Filmin oyuncuları hakkında kötü bir şey söylemek zor. Ağızlarına bu sözcükler yakıştırılan karakterler bu kadar oynanır. En az repliği olan Julia Roberts en şanslısı ve bu şansını iyi kullanıyor: Anna'nın Dan'i, fotoğrafını çekerken tavladığı sahnede özellikle müthiş. Tavlanmamak mümkün değil, Dan ne yapsın. Clive Owen ise hem fiziği hem de oyunculuğuyla Richard Burton'ı hatırlatıyor (Mike Nichols, Burton'ı benzer temalı bir film olan "Kim Korkar Hain Kurttan"da yönetmişti). "Daha Yaklaş" pek etkilemese de yine ilgiyle izlenmeyi başaran bir film. Oscar töreninde sunucu Chris Rock, Jude Law'u aşağılamış, Sean Penn de meslektaşını savunma gereği duymuştu. Rock mı yoksa Penn mi haklı, bu filmde tarafınızı belirleme şansınız var. Bence gerçek ortalarda bir yerde.

Makinist, Uyu!
Film seyrederken görüntü ya da seste uzun süren bir sorun olduğunda makiniste "makinist, uyuma!" diye bağırmayın lütfen! Bırakın, uyusunlar. Ne demek istediğimi filmi seyrettikten sonra anlayacaksınız.
Makinist filminin kahramanı Trevor Reznik (Christian Bale) bir sinema makinisti değil, bir fabrikada işçi. Hakları konusunda bilinçli olduğu için ustabaşı tarafından sevilmeyen biri. Ama Reznik'in asıl sorunu kendisiyle, huzursuz bilinciyle. Reznik bir yıldır uyuyamıyor ve belli ki pek bir şey de yiyemiyor. O kadar zayıf ki, toplama kampından yeni çıkmış birine benziyor (Bale, bu film için 20 kilo vermiş). Zaten ilgilendiği iki kadın da ona "biraz daha zayıflarsan, yok olacaksın" diyor. Nine Inch Nails (NIN) adlı topluluğun Trevor Reznik'e ad olarak çok benzeyen lideri Trent Reznor "Dowenward Spiral" yani "Aşağı İnen Helezon" adlı bir albüm yapmıştı. Belli ki Reznik'in isim babası Reznor, çünkü Reznik tam anlamıyla bir düşüş içinde. Filmin karanlık havası da NIN'in endüstriyel müziğiyle uyumlu.
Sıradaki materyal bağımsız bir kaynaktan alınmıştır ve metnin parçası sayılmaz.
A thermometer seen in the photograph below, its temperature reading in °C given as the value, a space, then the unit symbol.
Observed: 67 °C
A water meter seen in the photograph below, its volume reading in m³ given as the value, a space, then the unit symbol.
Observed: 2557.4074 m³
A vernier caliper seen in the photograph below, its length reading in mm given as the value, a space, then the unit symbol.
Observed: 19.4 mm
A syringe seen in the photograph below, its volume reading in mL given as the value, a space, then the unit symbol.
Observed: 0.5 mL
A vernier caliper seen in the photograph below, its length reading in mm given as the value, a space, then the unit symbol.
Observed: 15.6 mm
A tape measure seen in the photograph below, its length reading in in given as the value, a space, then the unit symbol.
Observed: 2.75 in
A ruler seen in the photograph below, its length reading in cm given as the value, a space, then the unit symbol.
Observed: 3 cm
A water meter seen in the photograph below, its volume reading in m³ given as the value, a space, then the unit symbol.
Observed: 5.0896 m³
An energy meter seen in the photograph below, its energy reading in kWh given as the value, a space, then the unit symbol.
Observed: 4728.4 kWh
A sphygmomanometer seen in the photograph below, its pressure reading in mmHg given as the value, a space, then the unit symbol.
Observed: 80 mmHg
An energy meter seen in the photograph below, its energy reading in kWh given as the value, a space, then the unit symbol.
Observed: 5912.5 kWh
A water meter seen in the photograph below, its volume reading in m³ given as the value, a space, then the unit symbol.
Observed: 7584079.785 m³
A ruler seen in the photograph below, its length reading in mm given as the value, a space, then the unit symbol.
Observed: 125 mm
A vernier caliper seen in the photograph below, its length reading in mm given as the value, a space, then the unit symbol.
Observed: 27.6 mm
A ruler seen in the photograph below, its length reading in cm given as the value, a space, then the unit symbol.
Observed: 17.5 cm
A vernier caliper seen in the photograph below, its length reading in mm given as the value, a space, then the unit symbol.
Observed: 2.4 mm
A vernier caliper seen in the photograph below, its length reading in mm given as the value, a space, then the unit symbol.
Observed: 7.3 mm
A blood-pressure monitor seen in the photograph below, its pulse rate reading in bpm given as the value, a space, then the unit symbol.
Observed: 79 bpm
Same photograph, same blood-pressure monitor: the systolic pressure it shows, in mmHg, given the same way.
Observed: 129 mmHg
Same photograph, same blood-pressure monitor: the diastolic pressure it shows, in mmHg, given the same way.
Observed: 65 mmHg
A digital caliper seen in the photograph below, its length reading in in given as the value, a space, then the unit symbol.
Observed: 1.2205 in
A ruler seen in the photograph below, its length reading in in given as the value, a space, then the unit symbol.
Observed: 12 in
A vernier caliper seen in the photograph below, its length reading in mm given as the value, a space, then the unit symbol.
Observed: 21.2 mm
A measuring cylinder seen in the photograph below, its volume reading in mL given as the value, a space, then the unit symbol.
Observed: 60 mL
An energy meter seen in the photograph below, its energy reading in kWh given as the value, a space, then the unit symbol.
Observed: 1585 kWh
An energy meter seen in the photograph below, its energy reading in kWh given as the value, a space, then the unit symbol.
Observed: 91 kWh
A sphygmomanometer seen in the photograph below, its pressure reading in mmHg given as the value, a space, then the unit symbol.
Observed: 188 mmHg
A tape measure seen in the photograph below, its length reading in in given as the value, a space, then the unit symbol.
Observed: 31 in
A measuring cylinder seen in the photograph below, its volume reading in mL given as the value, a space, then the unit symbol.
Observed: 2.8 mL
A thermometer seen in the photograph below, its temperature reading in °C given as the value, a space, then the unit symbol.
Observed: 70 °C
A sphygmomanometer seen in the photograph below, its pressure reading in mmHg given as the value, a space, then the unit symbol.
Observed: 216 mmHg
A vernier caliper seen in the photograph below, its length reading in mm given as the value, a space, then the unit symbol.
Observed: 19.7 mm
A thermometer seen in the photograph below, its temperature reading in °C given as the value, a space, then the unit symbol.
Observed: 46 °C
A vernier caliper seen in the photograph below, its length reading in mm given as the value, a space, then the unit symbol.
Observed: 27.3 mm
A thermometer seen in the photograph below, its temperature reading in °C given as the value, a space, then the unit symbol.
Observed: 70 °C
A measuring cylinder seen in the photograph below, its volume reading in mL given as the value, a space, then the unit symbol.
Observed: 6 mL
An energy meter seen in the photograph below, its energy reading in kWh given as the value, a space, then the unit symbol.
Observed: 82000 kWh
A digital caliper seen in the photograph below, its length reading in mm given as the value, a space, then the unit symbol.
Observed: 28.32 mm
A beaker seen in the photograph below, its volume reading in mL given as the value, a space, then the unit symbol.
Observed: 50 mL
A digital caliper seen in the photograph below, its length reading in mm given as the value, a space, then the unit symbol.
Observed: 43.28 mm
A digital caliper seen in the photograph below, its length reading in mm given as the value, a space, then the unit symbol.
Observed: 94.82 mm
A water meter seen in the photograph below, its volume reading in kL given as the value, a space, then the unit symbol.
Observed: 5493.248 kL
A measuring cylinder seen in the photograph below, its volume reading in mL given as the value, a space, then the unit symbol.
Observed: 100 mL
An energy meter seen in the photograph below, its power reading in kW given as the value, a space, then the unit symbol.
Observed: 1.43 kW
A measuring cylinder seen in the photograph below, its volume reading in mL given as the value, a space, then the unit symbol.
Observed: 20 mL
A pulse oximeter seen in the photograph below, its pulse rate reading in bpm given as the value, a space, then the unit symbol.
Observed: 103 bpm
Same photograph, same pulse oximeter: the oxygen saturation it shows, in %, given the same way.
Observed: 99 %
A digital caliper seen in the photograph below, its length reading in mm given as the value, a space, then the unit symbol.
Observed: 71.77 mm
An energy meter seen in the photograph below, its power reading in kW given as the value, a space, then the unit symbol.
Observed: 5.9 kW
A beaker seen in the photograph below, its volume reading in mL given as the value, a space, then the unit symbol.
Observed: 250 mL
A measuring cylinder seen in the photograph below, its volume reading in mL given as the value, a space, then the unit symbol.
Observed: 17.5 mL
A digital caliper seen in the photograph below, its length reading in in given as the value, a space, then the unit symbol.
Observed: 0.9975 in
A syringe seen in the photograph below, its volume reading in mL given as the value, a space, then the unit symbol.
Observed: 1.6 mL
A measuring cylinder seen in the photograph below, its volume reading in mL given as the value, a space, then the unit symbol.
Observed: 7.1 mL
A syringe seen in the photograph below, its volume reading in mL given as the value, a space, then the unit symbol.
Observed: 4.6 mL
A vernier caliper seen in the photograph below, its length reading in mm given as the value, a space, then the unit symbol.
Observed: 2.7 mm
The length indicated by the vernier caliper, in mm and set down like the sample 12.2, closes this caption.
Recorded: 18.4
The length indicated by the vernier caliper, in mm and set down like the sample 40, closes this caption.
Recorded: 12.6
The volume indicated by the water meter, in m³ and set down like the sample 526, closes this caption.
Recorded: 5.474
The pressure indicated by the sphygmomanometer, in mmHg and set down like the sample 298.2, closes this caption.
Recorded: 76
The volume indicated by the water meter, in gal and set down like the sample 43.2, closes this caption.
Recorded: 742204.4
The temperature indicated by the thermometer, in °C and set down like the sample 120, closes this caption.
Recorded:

Reznik'in düşüşünün nedenini filmin sonunda öğreniyoruz ve hepsi olmasa da taşlar yerli yerine oturuyor. O ana kadar film bize seyrettiğimizin Dostoyevski'nin eserleriyle paralellikler taşıdığının ipucunu veriyor. Bale'in oyunculuğu çok başarılı. O kadar iskelet haliyle bile istediğinde çok çekici olabiliyor, gerektiğinde ise paranoyayı mükemmel bir biçimde gözlerinde cismanileştiriyor. "Makinist" ilgiyle izlenen ve ilgiyi hakkeden bir film. Gerçi bittiğinde "hmm, demek böyleymiş" demek dışında üstüne düşünecek pek bir şey de kalmıyor. Yine de belli bir ruh hali üzerine çekilmiş iyi bir film "Makinist".
Son bir not: Film seyrederken görüntü ya da seste uzun süren bir sorun olduğunda makiniste "makinist, uyuma!" diye bağırmayın lütfen! Bırakın, uyusunlar. Ne demek istediğimi filmi seyrettikten sonra anlayacaksınız.